:: DOCUMENT EXTRACT

Table 2.
Assessment of Type I IFN and clinical chemistry following BDGR-4 dosing
| Analyte** | Vehicle* | BDGR-4* |
|---|---|---|
| IFNα serum (pg/ml) | 0 | 0 |
| IFNα brain (pg/ml) | 6 | 6 |
| IFNβ serum (pg/ml) | 0 | 0 |
| IFN β brain (pg/ml) | 0 | 0 |
| Alkaline Phosphatase (ALP:U/L) | 67.1±7.8 | 62.7±12.8 |
| Alanine Aminotransferase (ALT: U/L) | 28.3±8.4 | 23.0±4.9 |
| Aspartate Aminotransferase (AST:U/L) | 141.7±73.4 | 108±19.1 |
| Blood Urea Nitrogen (BUN:mg/dL) | 18.7±1.4 | 21.0±1.0 |
| Glucose (mg/dL) | 156.4±21.1 | 184.5±26.4 |
| Total Protein (g/dL) | 4.4±0.18 | 4.3±0.2 |
| Calcium (mg/dL) | 9.5±0.5 | 9.4±0.3 |
*
Mice were dosed with vehicle or BDGR4 (25mg/kg BID) by IP injections over 4 days.

::::

WORK TO COMPLETE |
a) In the table on BDGR-4 dosing, what dose and schedule were the mice given, and for how long?
b) Do these statements agree with the table on BDGR-4 dosing? Give yes or no for each, and quote the words from the table that settle it.
(i) The BDGR-4 group had a higher glucose level than the vehicle group.
(ii) IFNβ was found in the brain of mice given BDGR-4.
(iii) BDGR-4 was given by mouth.
c) Keep writing the notes under the table on BDGR-4 dosing, starting after its last sentence.
You won't need the dataset entries for any of this.

:: INPUT DATA

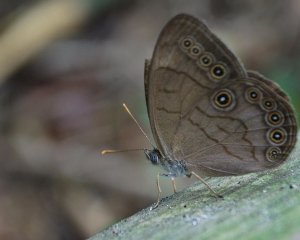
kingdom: Animalia
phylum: Arthropoda
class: Insecta
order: Lepidoptera
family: Nymphalidae
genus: Lethe
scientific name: Lethe eurydice
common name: Appalachian Eyed Brown
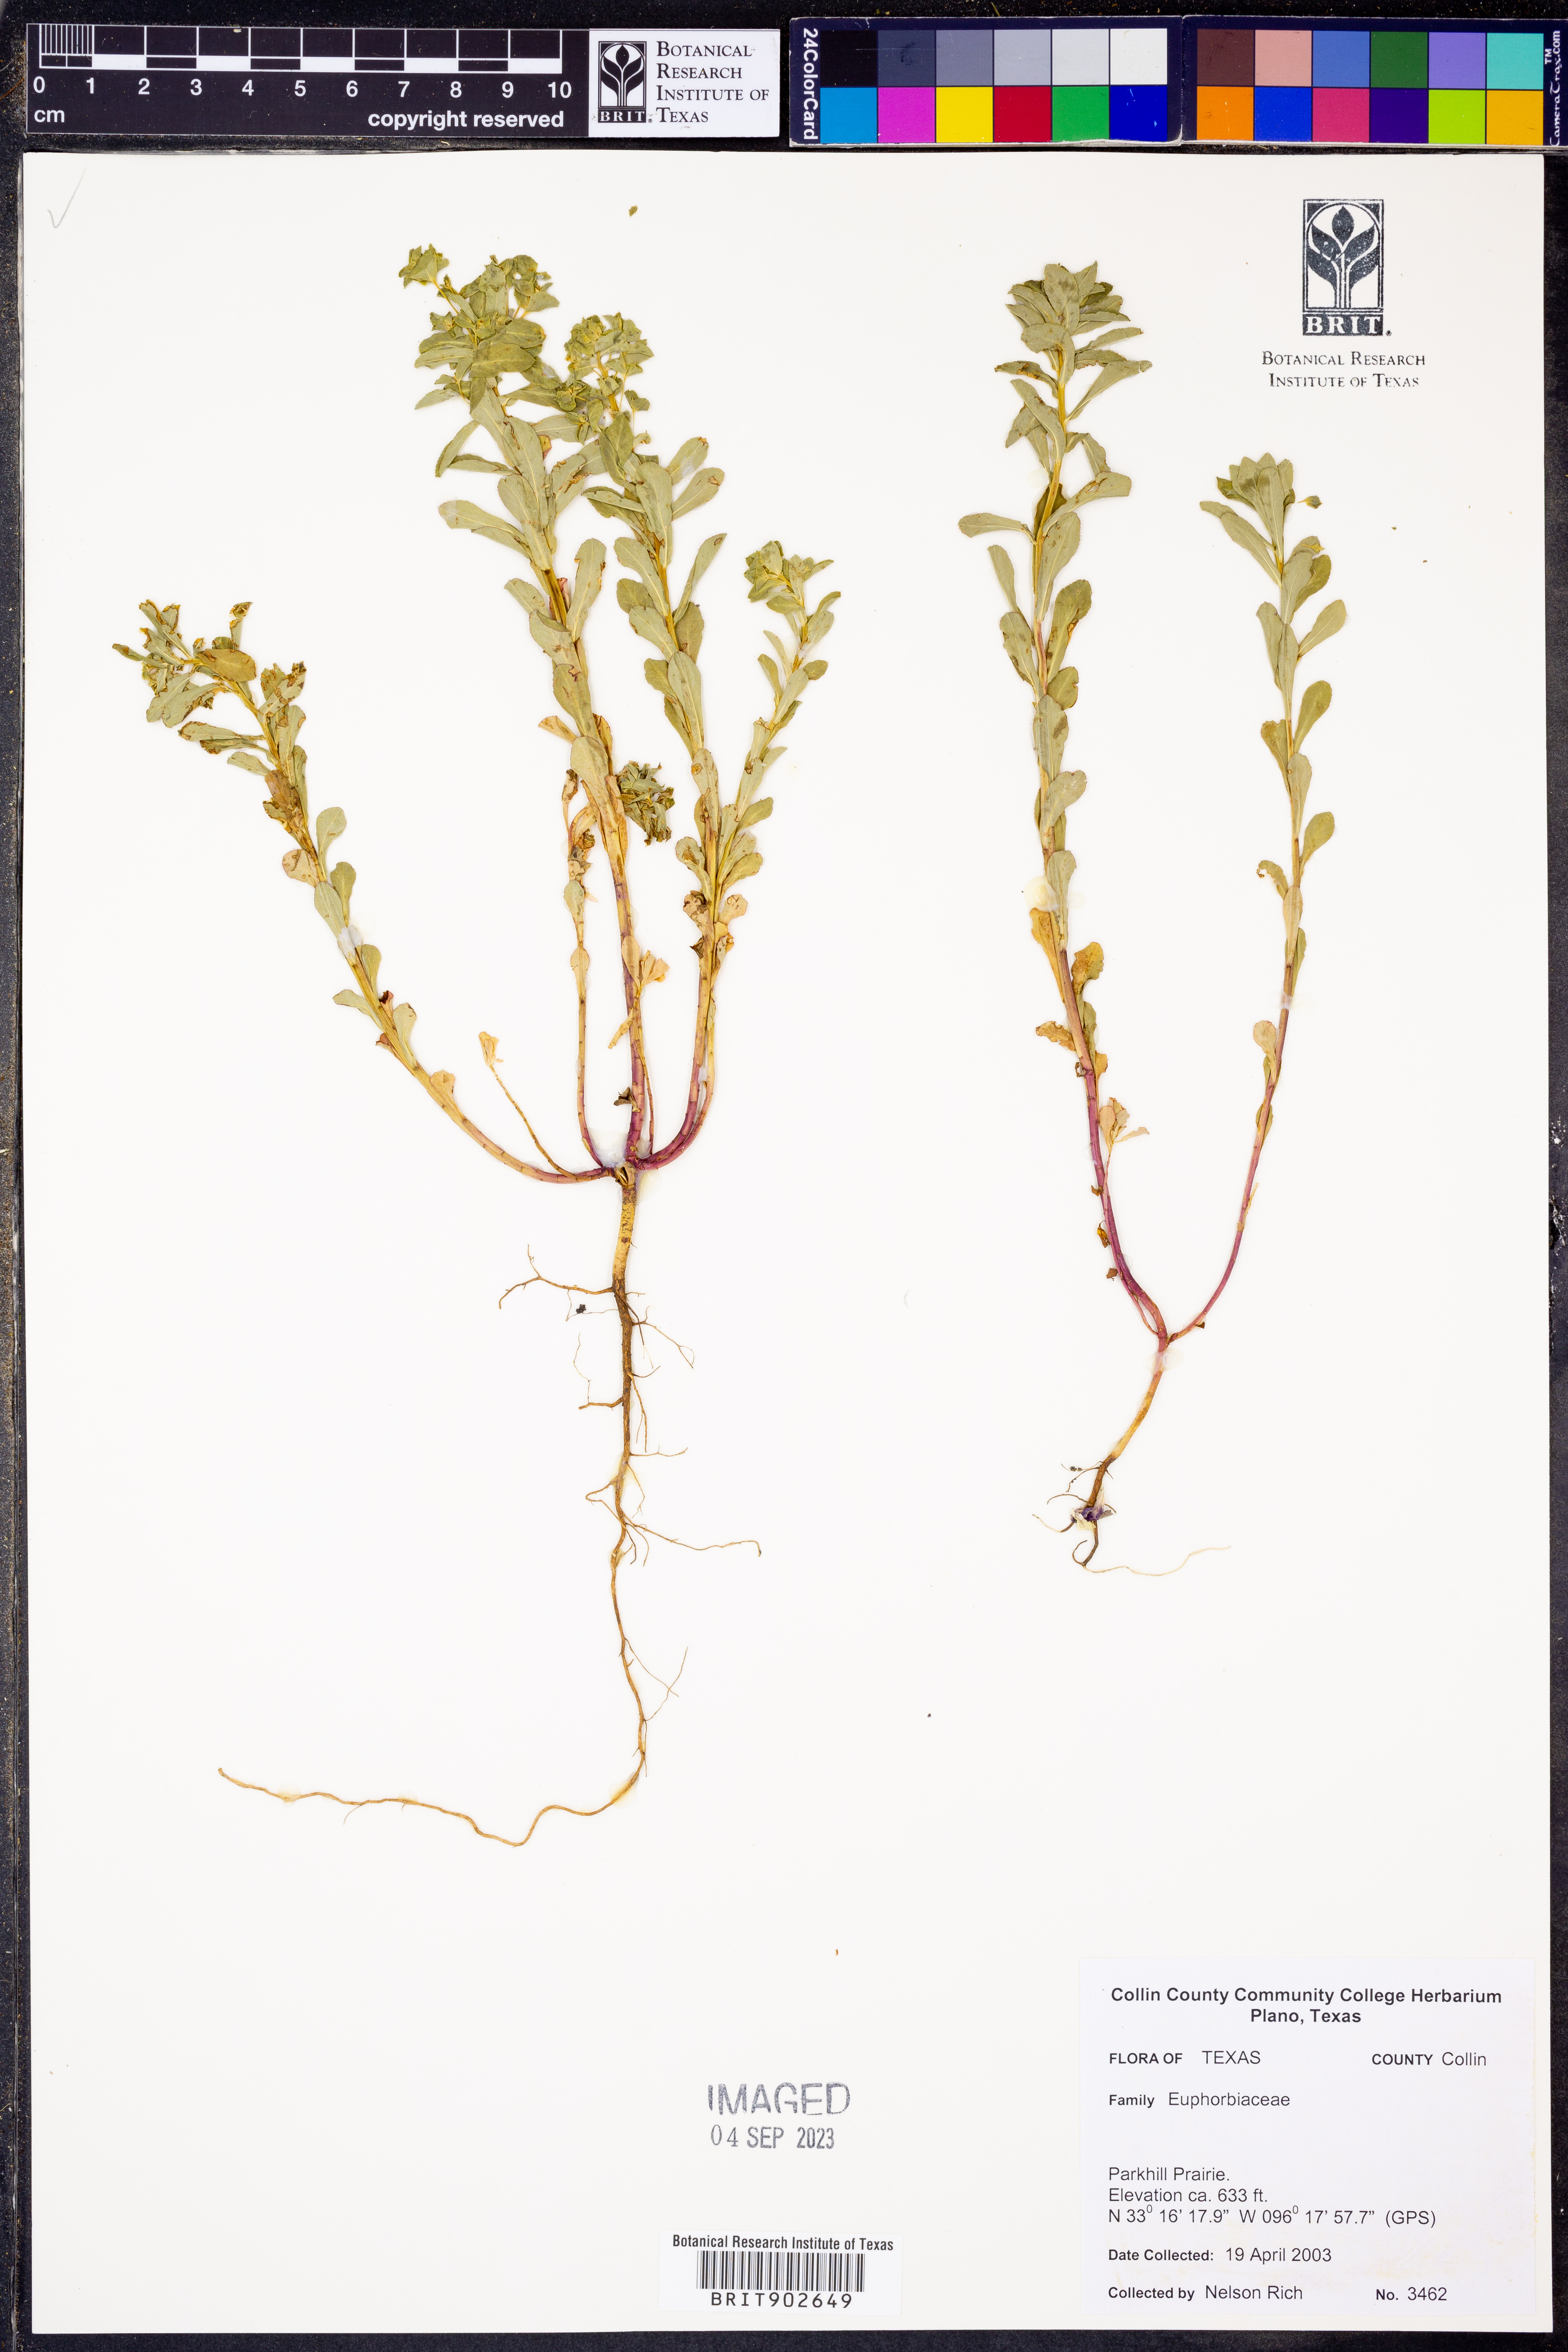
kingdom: Plantae
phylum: Tracheophyta
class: Magnoliopsida
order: Malpighiales
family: Euphorbiaceae
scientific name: Euphorbiaceae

::::

OUTPUTS IN ORDER |
a) They got 25mg/kg BID of BDGR4 (or vehicle) by IP injections over 4 days.

b)
(i) Yes: "Glucose (mg/dL) | 156.4±21.1 | 184.5±26.4"
(ii) No: "IFN β brain (pg/ml) | 0 | 0"
(iii) No: "by IP injections"

c)
**
Type I IFNs were measured in serum and brain homogenates using a multiplex Immunoassay with a lower limit of detection for IFNα of 2.81pg/ml and lower limit of detection for IFNβ of 3.39pg/ml). Results are represented as average ± S.D. n=4–10 samples.